Here in our backyard last year, pushing for the thousands of children and their families who fight this disease… we looked at a goal we thought previously impossible but with the incredible help of LEAD OC and our determination, we did it.
Fortunately in our first solo year, I have an incredible honoree, committee, and boss by my side. And so importantly, the doctors that I work for and with. Not doctors, not neurologist, but epileptologists- those dedicated and brave enough to take on a populous but underserved and under addressed field. I am honored to work with you all. And to continue working by your side and for you as we forge better healthcare for those with the world’s most common neurological disorder.
Failure in fighting this disease is not an option. It is never an option. Not when so many phone calls reflect the desperation in that mother’s voice and so many children are lost, trapped in their own minds, wondering when they’ll have some sort of relief, while their families wait months for vital healthcare. But we are so lucky tonight; this, here, is our opportunity to help foster more dedicated professionals, more epilepsy specific care, for these children.

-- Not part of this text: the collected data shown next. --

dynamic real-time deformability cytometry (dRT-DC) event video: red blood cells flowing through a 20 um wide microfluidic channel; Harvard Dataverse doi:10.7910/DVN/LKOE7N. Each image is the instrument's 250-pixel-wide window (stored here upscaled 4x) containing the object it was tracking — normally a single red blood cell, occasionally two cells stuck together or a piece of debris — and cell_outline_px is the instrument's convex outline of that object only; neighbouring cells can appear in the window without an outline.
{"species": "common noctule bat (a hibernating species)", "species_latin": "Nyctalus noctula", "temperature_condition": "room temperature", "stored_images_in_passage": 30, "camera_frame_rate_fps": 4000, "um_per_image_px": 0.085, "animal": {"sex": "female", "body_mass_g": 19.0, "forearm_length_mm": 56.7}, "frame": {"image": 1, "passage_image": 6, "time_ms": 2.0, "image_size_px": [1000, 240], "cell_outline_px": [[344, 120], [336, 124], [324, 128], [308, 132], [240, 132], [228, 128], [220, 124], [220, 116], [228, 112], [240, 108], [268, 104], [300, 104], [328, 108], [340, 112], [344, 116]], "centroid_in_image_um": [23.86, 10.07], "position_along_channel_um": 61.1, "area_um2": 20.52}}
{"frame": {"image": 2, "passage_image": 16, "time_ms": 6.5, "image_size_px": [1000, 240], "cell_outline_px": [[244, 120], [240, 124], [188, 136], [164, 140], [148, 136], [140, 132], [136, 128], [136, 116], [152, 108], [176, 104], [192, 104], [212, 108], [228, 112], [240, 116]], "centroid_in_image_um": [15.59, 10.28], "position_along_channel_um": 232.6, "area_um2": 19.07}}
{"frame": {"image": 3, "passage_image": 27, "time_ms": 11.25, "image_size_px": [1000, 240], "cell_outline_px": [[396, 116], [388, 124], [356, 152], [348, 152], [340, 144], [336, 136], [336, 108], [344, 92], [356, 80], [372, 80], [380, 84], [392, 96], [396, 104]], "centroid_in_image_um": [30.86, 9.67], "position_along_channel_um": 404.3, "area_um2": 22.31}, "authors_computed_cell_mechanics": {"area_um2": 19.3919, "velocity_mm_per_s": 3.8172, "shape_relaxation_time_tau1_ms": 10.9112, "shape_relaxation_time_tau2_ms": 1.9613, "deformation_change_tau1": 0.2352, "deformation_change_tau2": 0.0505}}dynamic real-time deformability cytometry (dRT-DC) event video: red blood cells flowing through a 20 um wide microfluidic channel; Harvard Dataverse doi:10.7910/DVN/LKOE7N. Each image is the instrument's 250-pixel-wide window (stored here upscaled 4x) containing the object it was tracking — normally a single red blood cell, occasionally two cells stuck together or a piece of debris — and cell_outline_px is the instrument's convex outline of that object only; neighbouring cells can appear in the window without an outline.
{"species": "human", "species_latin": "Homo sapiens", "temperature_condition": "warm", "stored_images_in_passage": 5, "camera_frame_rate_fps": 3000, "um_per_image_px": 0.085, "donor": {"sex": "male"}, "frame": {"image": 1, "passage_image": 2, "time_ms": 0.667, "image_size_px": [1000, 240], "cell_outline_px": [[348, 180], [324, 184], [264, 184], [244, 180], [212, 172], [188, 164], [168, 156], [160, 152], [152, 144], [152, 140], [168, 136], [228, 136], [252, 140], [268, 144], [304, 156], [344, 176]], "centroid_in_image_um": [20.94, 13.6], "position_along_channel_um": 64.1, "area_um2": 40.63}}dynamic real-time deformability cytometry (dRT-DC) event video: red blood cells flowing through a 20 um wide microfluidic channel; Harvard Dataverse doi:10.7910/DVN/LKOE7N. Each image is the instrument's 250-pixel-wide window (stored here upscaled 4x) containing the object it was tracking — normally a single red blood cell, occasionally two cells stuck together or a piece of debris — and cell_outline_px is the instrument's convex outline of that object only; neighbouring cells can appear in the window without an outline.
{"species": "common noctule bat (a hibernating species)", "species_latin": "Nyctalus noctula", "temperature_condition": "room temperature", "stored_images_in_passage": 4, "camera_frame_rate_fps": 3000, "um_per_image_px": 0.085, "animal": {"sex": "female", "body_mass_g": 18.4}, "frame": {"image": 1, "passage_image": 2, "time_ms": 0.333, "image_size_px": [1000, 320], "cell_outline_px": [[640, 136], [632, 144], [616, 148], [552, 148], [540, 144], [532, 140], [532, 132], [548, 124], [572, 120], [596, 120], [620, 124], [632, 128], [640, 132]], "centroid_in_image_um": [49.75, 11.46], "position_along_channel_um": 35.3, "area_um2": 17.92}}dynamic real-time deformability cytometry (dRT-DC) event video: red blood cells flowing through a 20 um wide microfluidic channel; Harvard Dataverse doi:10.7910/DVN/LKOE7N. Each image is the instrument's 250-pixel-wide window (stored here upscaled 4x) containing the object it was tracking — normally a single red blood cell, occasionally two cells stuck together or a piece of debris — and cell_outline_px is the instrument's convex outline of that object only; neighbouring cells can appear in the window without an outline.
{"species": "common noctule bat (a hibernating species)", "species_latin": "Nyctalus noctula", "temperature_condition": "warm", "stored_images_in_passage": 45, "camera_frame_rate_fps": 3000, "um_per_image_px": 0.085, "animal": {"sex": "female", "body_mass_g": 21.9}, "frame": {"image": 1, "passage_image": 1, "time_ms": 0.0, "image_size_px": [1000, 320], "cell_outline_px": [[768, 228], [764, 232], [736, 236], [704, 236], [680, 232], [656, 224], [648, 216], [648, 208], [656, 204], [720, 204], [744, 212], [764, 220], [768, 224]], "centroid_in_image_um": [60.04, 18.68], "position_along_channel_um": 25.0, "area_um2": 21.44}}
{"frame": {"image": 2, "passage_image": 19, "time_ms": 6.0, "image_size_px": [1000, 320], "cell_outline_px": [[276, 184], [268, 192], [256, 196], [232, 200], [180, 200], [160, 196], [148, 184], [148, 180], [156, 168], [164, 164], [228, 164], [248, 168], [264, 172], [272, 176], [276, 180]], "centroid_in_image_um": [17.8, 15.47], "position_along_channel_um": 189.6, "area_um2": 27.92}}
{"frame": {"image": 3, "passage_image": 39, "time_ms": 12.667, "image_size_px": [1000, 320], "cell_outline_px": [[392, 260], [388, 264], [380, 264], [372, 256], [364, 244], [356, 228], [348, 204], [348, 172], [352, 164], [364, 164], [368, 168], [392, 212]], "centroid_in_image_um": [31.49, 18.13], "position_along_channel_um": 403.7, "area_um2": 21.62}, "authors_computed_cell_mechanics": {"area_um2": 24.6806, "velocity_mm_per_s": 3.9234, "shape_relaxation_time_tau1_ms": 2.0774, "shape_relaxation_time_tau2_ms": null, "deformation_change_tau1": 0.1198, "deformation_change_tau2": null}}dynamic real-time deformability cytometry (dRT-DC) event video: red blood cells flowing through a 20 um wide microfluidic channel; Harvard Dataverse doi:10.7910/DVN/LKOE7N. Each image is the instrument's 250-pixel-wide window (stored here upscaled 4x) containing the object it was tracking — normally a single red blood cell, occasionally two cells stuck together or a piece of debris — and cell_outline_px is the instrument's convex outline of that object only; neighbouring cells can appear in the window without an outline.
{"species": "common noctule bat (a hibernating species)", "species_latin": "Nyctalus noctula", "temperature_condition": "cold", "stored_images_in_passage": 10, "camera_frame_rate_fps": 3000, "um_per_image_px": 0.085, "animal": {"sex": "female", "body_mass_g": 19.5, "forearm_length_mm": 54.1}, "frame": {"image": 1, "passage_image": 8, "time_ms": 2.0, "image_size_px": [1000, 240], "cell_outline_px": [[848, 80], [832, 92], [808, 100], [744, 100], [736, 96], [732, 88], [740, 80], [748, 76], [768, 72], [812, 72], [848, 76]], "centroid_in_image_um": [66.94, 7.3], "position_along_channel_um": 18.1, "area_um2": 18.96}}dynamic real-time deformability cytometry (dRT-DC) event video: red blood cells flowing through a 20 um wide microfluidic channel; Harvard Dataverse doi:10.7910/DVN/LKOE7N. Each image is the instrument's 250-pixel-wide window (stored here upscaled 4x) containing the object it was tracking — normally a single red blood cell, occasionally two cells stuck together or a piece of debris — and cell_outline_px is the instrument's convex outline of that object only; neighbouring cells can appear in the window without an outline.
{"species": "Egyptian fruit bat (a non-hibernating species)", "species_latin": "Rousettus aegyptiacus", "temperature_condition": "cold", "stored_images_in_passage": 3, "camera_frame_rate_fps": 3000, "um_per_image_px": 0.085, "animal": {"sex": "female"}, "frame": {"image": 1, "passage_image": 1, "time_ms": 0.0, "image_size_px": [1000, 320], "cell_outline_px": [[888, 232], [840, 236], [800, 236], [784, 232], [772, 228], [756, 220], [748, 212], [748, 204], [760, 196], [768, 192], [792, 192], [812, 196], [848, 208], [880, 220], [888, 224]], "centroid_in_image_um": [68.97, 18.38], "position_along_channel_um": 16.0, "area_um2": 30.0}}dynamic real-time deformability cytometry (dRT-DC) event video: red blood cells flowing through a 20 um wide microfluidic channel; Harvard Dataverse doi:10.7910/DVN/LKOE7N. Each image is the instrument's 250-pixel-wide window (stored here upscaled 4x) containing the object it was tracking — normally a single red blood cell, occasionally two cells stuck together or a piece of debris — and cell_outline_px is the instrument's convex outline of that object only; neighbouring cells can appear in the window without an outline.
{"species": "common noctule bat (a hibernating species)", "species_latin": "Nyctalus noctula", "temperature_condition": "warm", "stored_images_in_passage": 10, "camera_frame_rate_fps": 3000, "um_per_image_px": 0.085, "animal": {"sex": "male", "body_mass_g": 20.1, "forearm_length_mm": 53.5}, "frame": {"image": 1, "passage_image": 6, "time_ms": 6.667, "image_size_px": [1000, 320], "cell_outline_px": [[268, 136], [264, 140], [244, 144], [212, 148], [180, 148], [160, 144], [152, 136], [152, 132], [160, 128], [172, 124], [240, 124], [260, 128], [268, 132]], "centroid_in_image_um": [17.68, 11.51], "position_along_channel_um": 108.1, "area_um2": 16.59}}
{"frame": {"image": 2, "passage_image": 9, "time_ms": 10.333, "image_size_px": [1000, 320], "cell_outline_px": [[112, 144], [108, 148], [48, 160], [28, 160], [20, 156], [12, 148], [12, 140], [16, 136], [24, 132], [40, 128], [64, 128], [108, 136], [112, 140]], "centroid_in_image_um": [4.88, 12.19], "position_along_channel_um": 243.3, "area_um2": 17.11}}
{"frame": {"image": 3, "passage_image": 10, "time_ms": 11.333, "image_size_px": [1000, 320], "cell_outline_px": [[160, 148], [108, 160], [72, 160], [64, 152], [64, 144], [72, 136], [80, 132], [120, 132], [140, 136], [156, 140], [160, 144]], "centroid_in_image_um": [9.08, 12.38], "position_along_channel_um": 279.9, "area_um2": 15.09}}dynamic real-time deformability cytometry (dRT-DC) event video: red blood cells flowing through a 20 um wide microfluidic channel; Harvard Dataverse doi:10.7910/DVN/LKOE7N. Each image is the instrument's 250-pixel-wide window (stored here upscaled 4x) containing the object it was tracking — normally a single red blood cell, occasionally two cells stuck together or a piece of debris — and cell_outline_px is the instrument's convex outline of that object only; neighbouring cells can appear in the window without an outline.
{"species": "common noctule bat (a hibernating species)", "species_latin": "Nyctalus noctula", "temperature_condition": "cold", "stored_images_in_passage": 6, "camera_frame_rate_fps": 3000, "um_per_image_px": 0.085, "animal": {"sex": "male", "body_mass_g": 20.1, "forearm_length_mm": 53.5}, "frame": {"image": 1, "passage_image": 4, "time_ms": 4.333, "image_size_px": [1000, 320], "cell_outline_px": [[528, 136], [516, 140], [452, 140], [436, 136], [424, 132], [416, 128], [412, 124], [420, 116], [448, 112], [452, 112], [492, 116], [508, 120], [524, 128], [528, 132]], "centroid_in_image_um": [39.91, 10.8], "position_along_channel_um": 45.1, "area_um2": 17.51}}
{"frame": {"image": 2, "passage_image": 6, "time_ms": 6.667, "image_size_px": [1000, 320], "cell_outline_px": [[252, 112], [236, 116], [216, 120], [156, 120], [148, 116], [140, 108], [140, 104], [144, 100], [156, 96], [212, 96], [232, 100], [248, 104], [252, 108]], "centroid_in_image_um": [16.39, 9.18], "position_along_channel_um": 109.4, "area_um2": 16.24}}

My parents were once those parents who were terrified for their child. Who were terrified of what they didn’t understand. And I am that child who is sometimes still terrified of what has and is happening to me, and my lack of control. Tonight, we take control. We are blessed by the fact that we can change the trajectory, the future, the hope, and the happiness of so many children in our community and eventually so many beyond.
So tonight, you may hear struggle and it hurts that it is so incredibly and tragically real, but I ask you to take that and turn it into power, make that our strength, use it as a catalyst and take charge of the gift that we can all give each other – The gift every sweet, innocent child deserves –happiness, health and our support for their future.
I beg you, tonight, be the magnet… And let’s build something spectacular.